On a three bearing machine the contact area of the coupling faces is also referred to as the friction face. This is where the torque of the coupling bolts exerts the necessary clamping pressure to hold the coupling halves together without any movement. The normal criteria are 0.000″ to 0.001″ interference for the rabbet male to female fit. Clearance is not permitted. Once this fit becomes too loose then any kind of abnormal event, like a full load trip or synchronization of the generator out of phase could cause a small shift of position at the coupling due to the shaft torque. Since the alignment specification is one half of a mil per foot of shaft from the center of the coupling, any movement at the coupling halves can translate into a misalignment problem.

There are basically three components that need to be maintained in good condition: First is the interference fit of the male to female rabbet. We have already described the importance of this. Next is the condition of the friction faces of the coupling. The faces should maintain a surface finish of 63. They should be hand cleaned only and should never be stoned. Last but not least is the integrity of the coupling bolts.The coupling bolts can fatigue and yield over time from being loosened and re-torqued repeatedly. One should check for galls and burrs which might be evident under the bolt heads or on the flat surfaces of the nuts. The coupling bolts should be inspected nondestructively for cracks during every major inspection. All three items are simply mechanical devices which can be overlooked or assumed to be acceptable for continued service. In reality they can cause misalignment, abnormal vibration levels and undue stresses on the rotors.

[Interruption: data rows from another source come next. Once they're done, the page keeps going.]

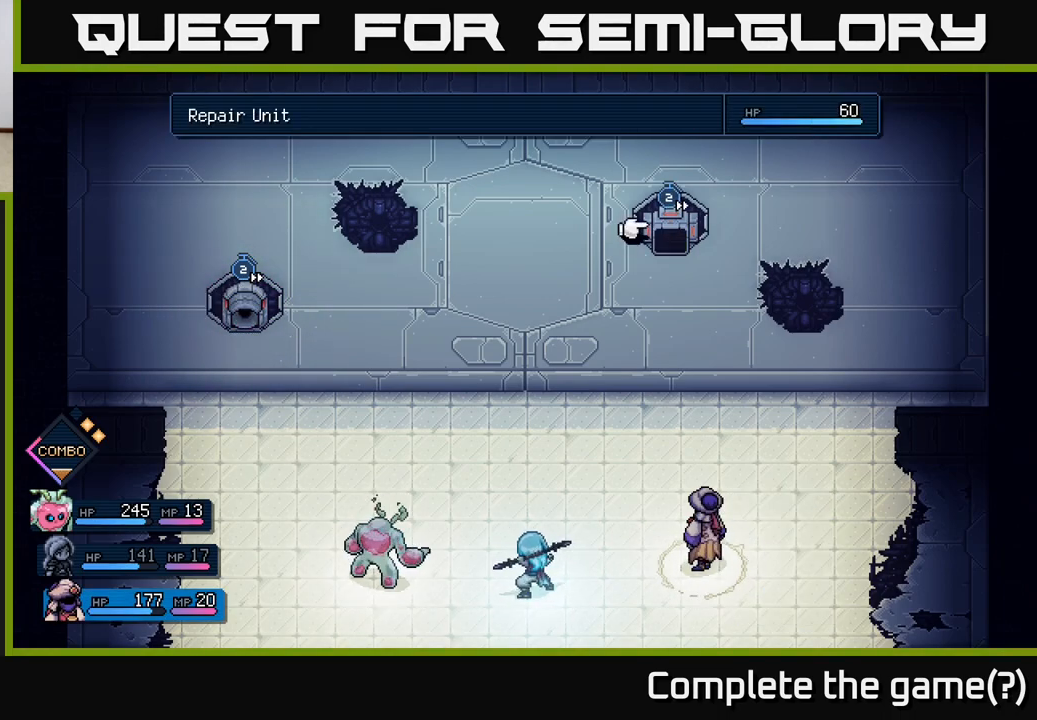
{"buttons": [], "left_stick": "center", "events": [[83, "DPAD_LEFT", "down"], [233, "DPAD_LEFT", "up"], [283, "A", "down"], [400, "A", "up"]]}
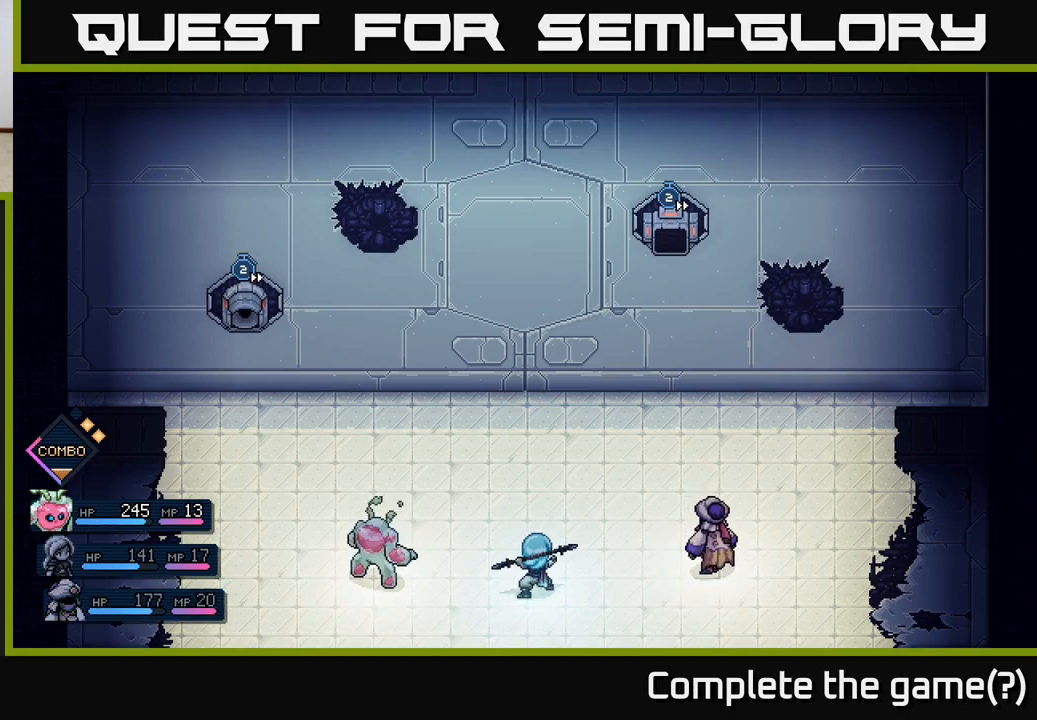
{"buttons": [], "left_stick": "center", "events": []}
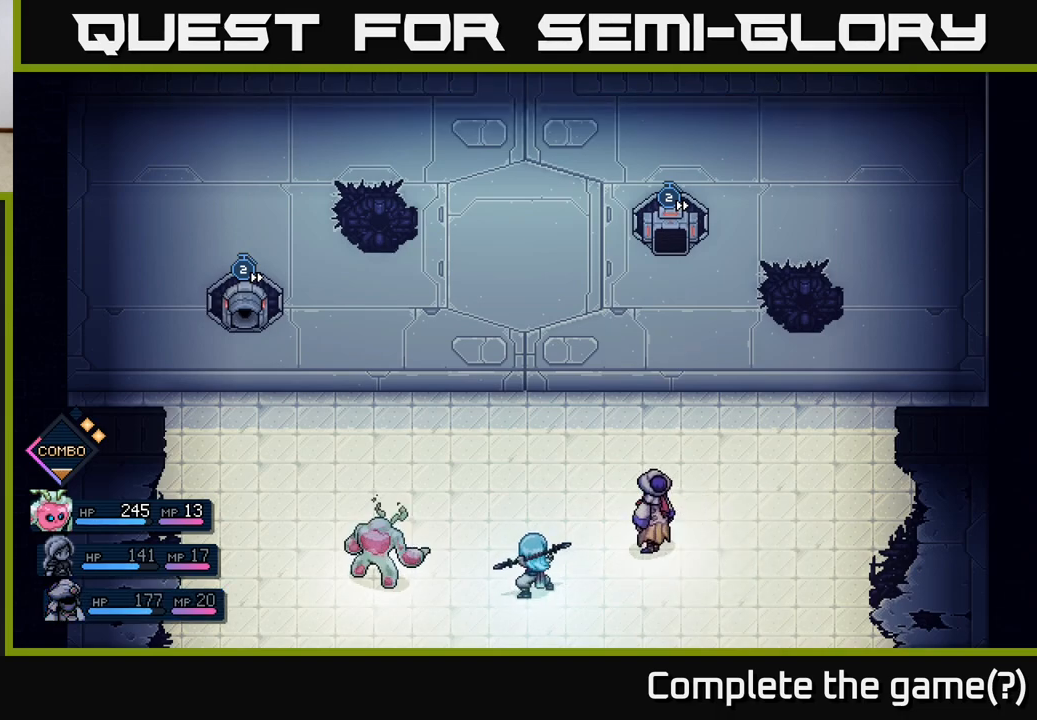
{"buttons": [], "left_stick": "center", "events": []}
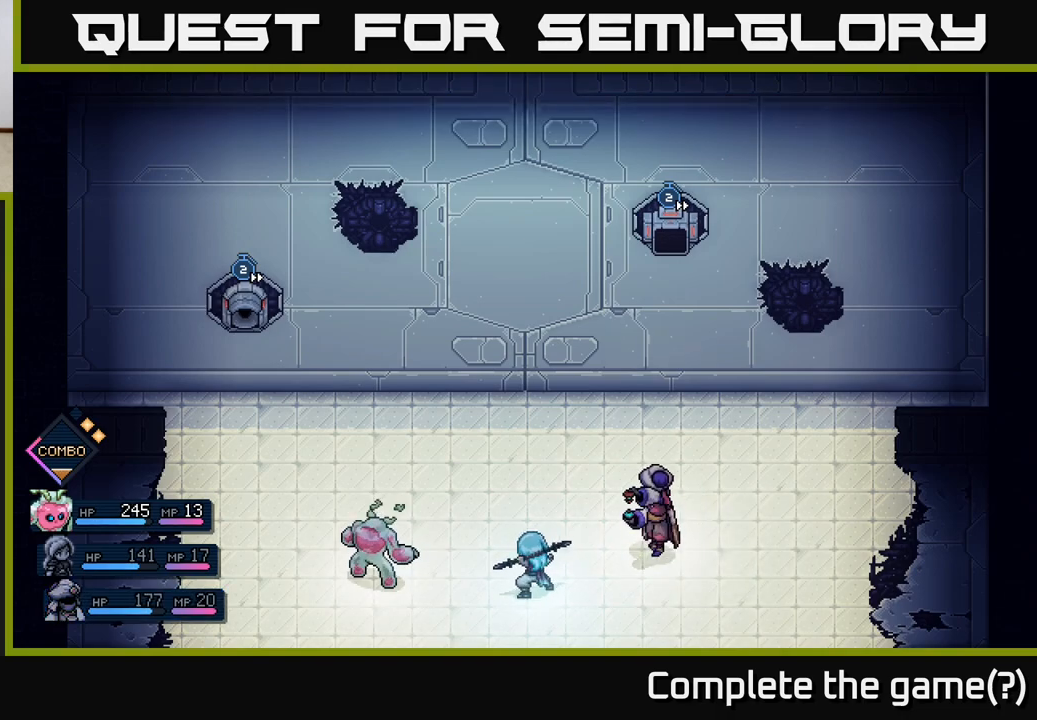
{"buttons": [], "left_stick": "center", "events": []}
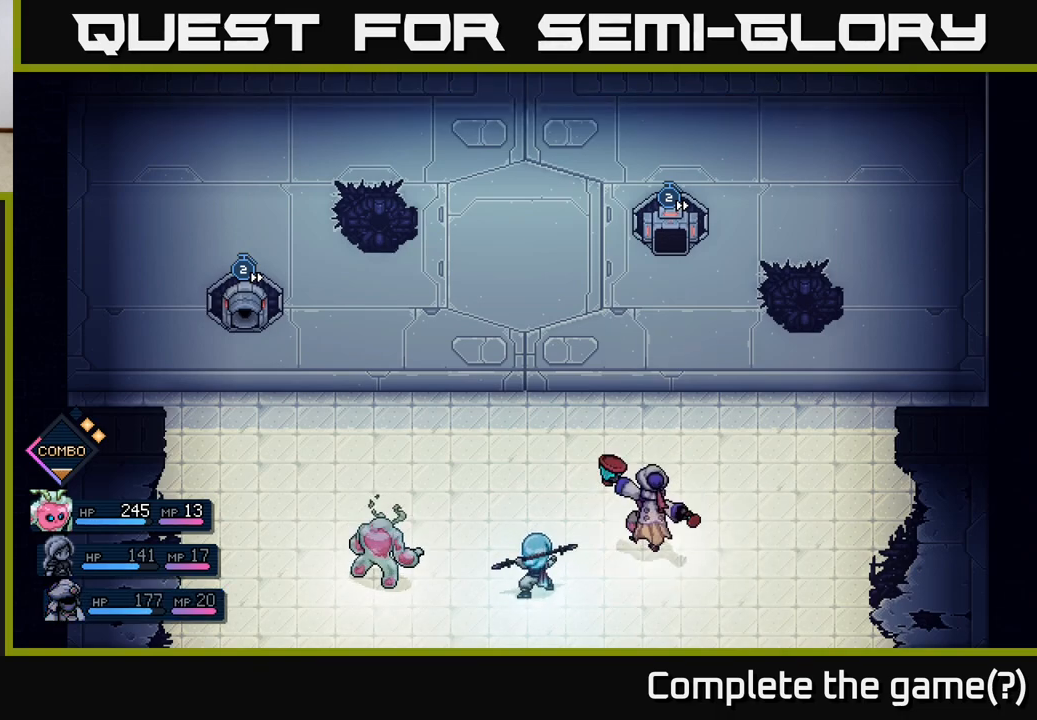
{"buttons": ["A"], "left_stick": "center", "events": [[483, "A", "down"]]}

Although four bearing machines do not have this particular problem, any deviation from any specification can potentially cause problems either immediately or down the road.

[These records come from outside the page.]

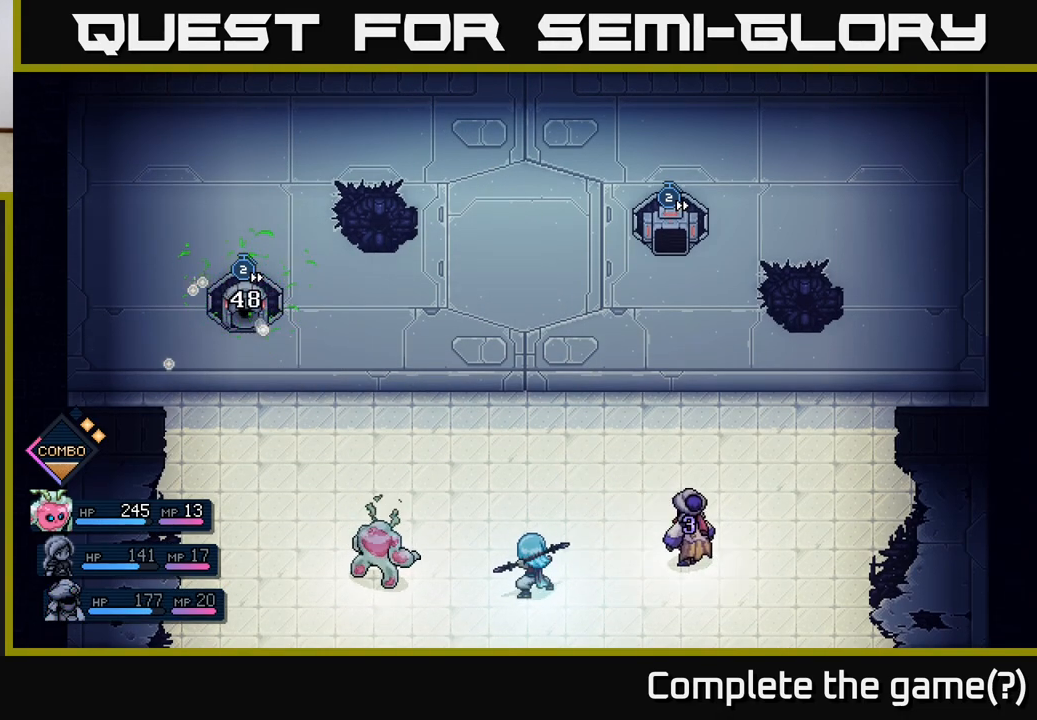
{"buttons": [], "left_stick": "center", "events": []}
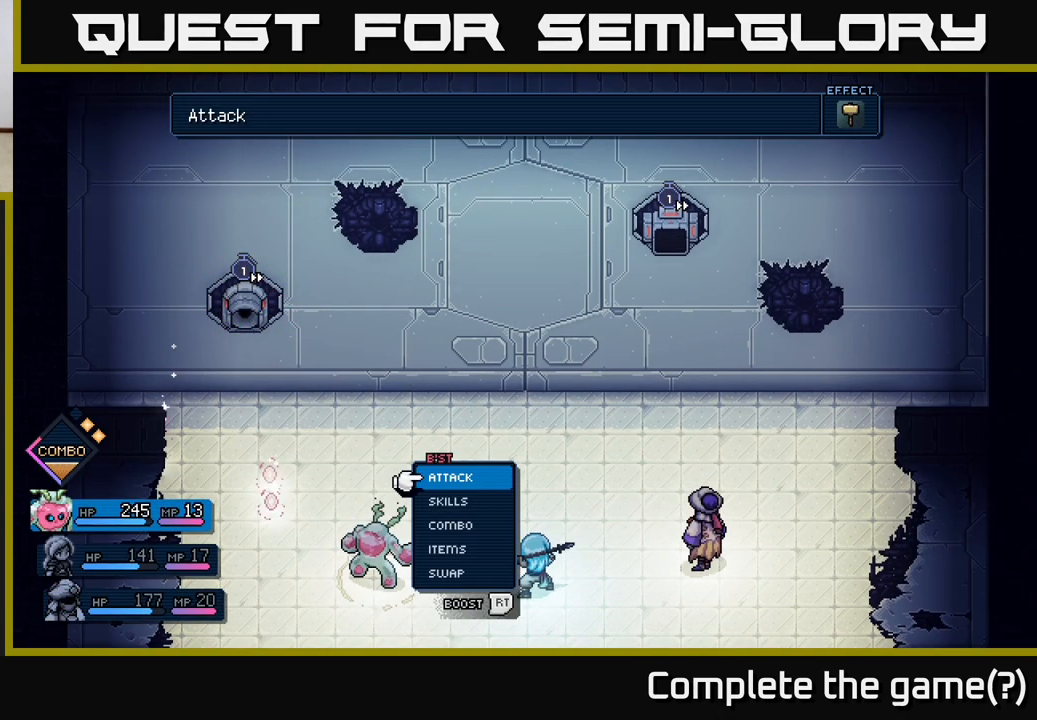
{"buttons": [], "left_stick": "center", "events": [[267, "A", "down"], [383, "A", "up"]]}
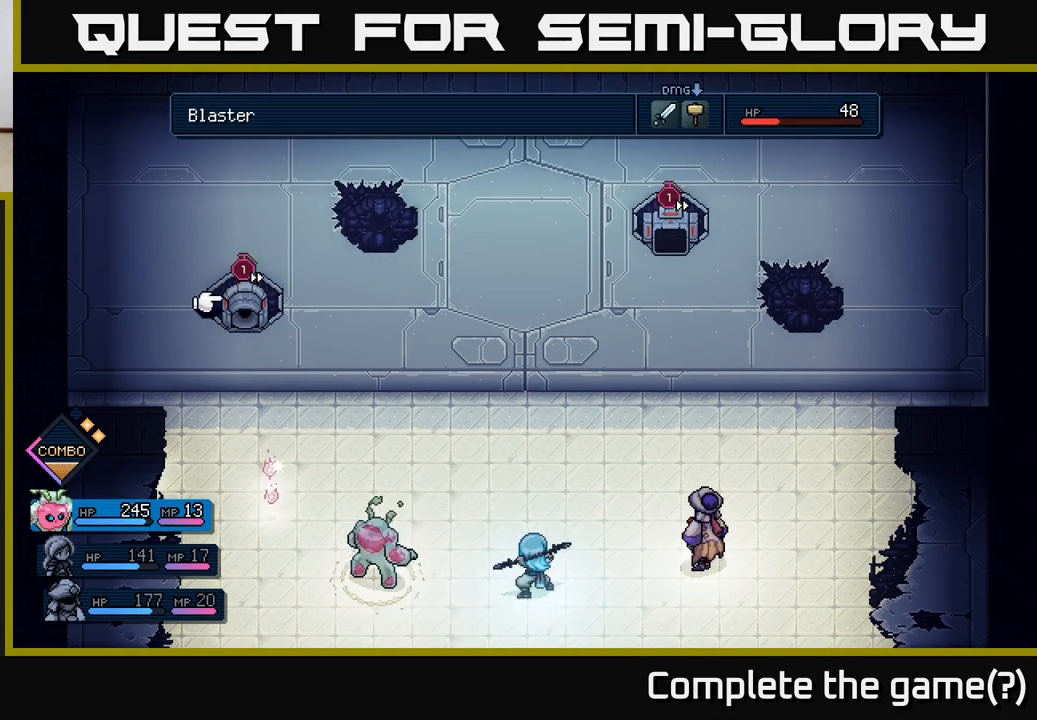
{"buttons": [], "left_stick": "center", "events": [[117, "A", "down"], [200, "A", "up"]]}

Overlooked Gland Seal Can Be Big Trouble

The steam turbine gland steam seal system is designed to keep steam from leaking out of the turbine and to prevent air from leaking into the turbine. A gland seal system can be as simple as a spray chamber, loop seal and a steam ejector or as complex as surface condensers, air blowers or vacuum pumps. Simple or complex, the system requires timely care and maintenance. An improperly balanced gland system can lead to water in the lubricating oil, loss of vacuum or accelerated wear on the packing gland components.
No matter the configuration of your system, there is a delicate balance between the high pressure and low pressure ends of the turbine. The labyrinth-type seal rings in the gland housings are designed for a certain amount of pressure drop which coincides with the designed operating conditions of the unit. If too much vacuum is being drawn across the seal rings premature wear and loss of vacuum will be experienced at the labyrinth seal. If too much pressure is present at the labyrinth seal then steam leakage, corrosion and premature wear will be evident.
We recommend checking the gland system for proper operation during all scheduled inspections. Corrections to the system will usually be performed during a major inspection, when all of the components are accessible. Maintenance items can include partially plugged gland leak off lines, improperly adjusted balance butterfly valves, severe wear of the spray chamber nozzle, worn out vacuum pumps, gland condenser tube leaks, eroded air blower impellers and malfunctioning steam seal regulators.
Neglect of the perceived small things can lead to bigger and more costly problems. All of the auxiliary systems that support the steam turbine are of a critical nature especially when overlooked and not properly maintained.